Darfur, luogo che se mal governato, è a forte rischio di “balcanizzazione”. I segnali provenienti dal panorama internazionale mostrano invece il tentativo di infuocare quest’area per le ragioni più diverse, ma in molti iniziano a sospettare per ragioni energetiche. Accentuando un latente conflitto di religioni, si va a rendere incandescente una situazione estremamente precaria. Ora, in questo quadro generale, si affaccia un nuovo soggetto/spettro “politico”: il petrolio. (…).
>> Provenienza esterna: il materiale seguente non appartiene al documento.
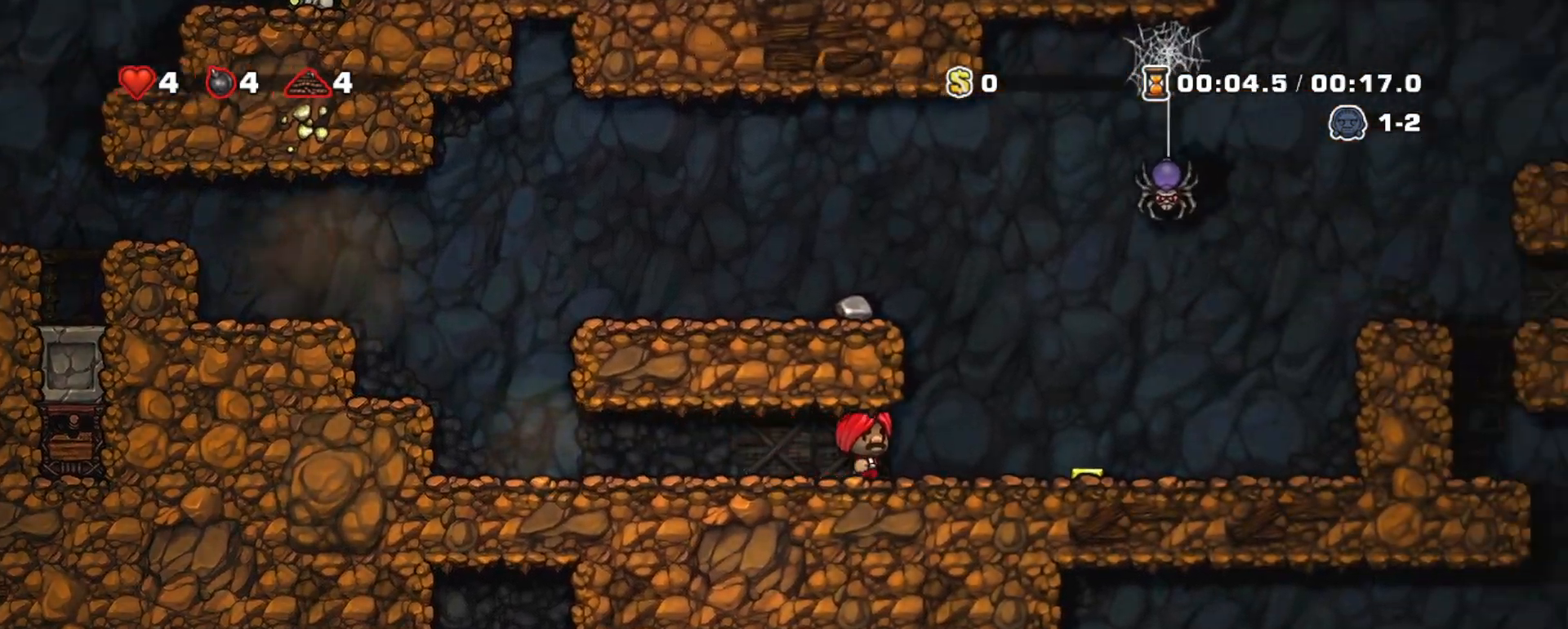
{"keys": ["right", "shift"], "events": [[100, "z", "down"], [183, "z", "up"]]}
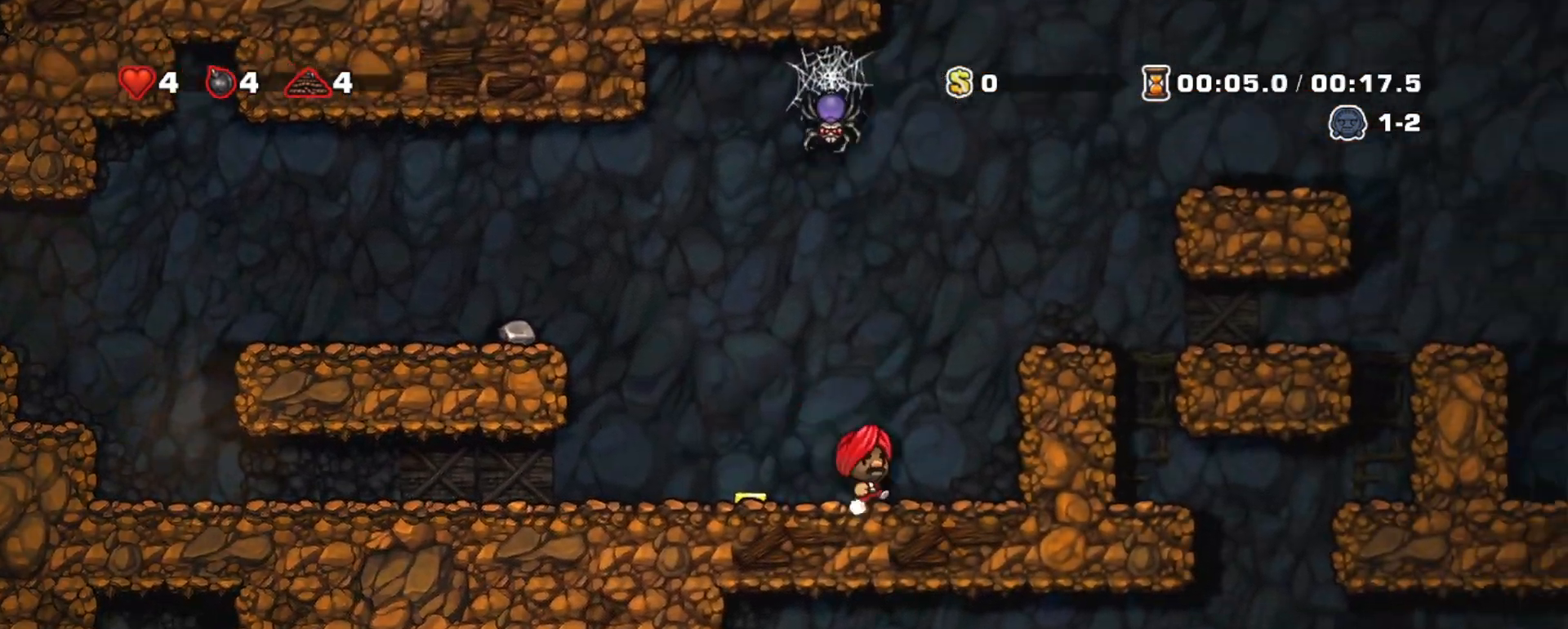
{"keys": ["right", "shift"], "events": [[17, "z", "down"], [117, "z", "up"], [250, "z", "down"], [400, "z", "up"]]}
Khartoum - La casa dei parenti del Centro Cardiochirurgico di Emergency “Salam”

Tra il dire e il fare

“Un serbatoio di umanità”, ci si sente così dopo un’esperienza come questa. Però il lavoro non è finito, bisogna essere testimoni di quanto si ha avuto il “dono” di vedere e di provare. Anzi il lavoro inizia proprio ora, ed è il più difficile.
Perché è difficile spiegare e far provare. Gli occhi di Amarsa guarita, l’orgoglio degli operai Dinka, la gioia di Dem, Santino, Jumà. Ma soprattutto è difficile spiegare e far provare l’orrore della guerra, l’ingiustizia, la sofferenza.
Parole sentite ripetere mille volte. Parole di circostanza. Chi non è contrario alla guerra o contro la fame e l’ingiustizia? A parole sono tutti concordi. È nell’azione che ci si rende veramente consapevoli e partecipi degli eventi. “L’azione, la sola attività che mette in rapporto diretto gli uomini senza la mediazione di cose materiali, corrisponde alla condizione umana di pluralità, al fatto che gli uomini, e non l’Uomo, vivono sulla terra e abitano il mondo”. (6)
La nostra testimonianza, il nostro “esserci” rendono vive le nostre azioni, fanno sì che non restino isolate nella nudità della realtà, nella carnalità del mondo.
Mi piace chiudere questo viaggio di conoscenza con le parole di colei che ha fatto dell’azione uno strumento rivoluzionario di senso, H. Arendt: “Con la parola e con l’agire ci inseriamo nel mondo umano, e questo inserimento è come una seconda nascita in cui confermiamo e ci sobbarchiamo la nuda realtà della nostra apparenza fisica originale”. (7)

Raul Pantaleo

Khartoum - Bambini profughi di guerra

Note

1. Marc Augé, Perché viviamo, Meltemi, Roma, 2004, p. 39.
2. Marc Augé, op. cit., p. 129.
3. Gino Strada, La scommessa di Emergency nell'inferno del Darfur, “l'Unità”, 29 Luglio 2004.
4. Gino Strada, id.
5. Dati tratti dal rapporto di “Human Rights Watch”: Q & A: Crisis in Darfur del 05/05/2004.
6. Hannah Arendt, Vita Activa, Bompiani, Milano, 2003, p. 7.
7. Hannah Arendt, op. cit., pg 128


Raul Pantaleo - (Milano 1962) architetto, grafico, svolge la sua attività professionale e di ricerca nell’ambito della progettazione partecipata bioecologica e della comunicazione sociale, è stato tra i fondatori di TAM associati – architettura e comunicazione per il sociale.

Lettura consigliata: Latouche Serge, L'altra Africa, Bollati Boringhieri, Torino, 1997.